◆ **Task goal**: Reproduce the entire listing below verbatim, line by line.

Items listed in a dataset

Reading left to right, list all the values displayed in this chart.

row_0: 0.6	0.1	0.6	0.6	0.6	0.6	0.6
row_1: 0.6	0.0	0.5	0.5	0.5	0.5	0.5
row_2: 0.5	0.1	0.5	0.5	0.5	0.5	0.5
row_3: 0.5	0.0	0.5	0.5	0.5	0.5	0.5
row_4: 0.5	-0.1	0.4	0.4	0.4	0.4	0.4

◆ **Problem solution**:
Reading left to right, list all the values displayed in this chart.

row_0: 0.6	0.1	0.6	0.6	0.6	0.6	0.6
row_1: 0.6	0.0	0.5	0.5	0.5	0.5	0.5
row_2: 0.5	0.1	0.5	0.5	0.5	0.5	0.5
row_3: 0.5	0.0	0.5	0.5	0.5	0.5	0.5
row_4: 0.5	-0.1	0.4	0.4	0.4	0.4	0.4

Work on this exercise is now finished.